# recommendation on aquarium test kit?



## jamal6008 (Apr 22, 2014)

Hi

I have a beginner's aquarium test kit that I have been using for a long time now. The problem with them is that it is really hard to tell the exact level due to the large gaps such as 0-0.25 ppm for ammonia or 0-5 ppm for nitrates.
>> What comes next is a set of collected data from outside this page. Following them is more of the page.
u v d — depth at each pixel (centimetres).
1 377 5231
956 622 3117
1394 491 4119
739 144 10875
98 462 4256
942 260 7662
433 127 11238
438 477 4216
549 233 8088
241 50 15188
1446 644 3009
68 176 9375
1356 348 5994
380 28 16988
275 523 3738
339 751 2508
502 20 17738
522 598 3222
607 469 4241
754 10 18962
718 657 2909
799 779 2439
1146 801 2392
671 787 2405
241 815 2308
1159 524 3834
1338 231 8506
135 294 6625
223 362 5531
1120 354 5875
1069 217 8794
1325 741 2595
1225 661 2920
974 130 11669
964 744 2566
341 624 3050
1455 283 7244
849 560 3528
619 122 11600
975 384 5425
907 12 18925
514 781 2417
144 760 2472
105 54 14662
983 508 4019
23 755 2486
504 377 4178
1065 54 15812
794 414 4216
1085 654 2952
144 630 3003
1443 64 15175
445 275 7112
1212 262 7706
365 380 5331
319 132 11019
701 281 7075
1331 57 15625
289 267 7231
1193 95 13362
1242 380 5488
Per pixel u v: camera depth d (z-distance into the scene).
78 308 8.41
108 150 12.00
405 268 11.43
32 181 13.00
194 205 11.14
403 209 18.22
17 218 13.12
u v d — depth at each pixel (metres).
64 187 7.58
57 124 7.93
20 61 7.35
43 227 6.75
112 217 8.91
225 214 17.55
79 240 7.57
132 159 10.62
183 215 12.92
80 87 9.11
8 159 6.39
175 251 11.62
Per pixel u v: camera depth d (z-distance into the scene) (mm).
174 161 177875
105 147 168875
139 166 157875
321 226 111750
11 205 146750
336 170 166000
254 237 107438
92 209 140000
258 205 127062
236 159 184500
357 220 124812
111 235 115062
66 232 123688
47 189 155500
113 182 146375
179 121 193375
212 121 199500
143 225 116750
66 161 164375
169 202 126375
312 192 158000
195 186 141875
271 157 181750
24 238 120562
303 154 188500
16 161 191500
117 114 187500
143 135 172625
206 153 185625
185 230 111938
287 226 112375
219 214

I am looking to buy a new test kit that shows ammonia and nitrate levels accurately without having big gaps such as this. I have been looking at Salifert kits. Has anyone used them or anything better?


----------



## Emmh (May 13, 2014)

API Master Test Kit is what I use it's great


----------



## jamal6008 (Apr 22, 2014)

I already am using that. Its a good kit but I don't like the fact that it only tells me the level in 0.25 ppm intervals for ammonia and 5 ppm interval for nitrate. I would like to know the levels a bit more accurately for example 0.1 ppm for ammonia. Any other recommendations?


----------



## jamal6008 (Apr 22, 2014)

I have ordered Seachem MultiTest Ammonia kit. It is rated highly than API test kit and measures both NH3 and NH4 levels. The result chart gives you flexibility to see the ammonia levels of less than 0.25 ppm. I shall post a review once I have tested this kit.


----------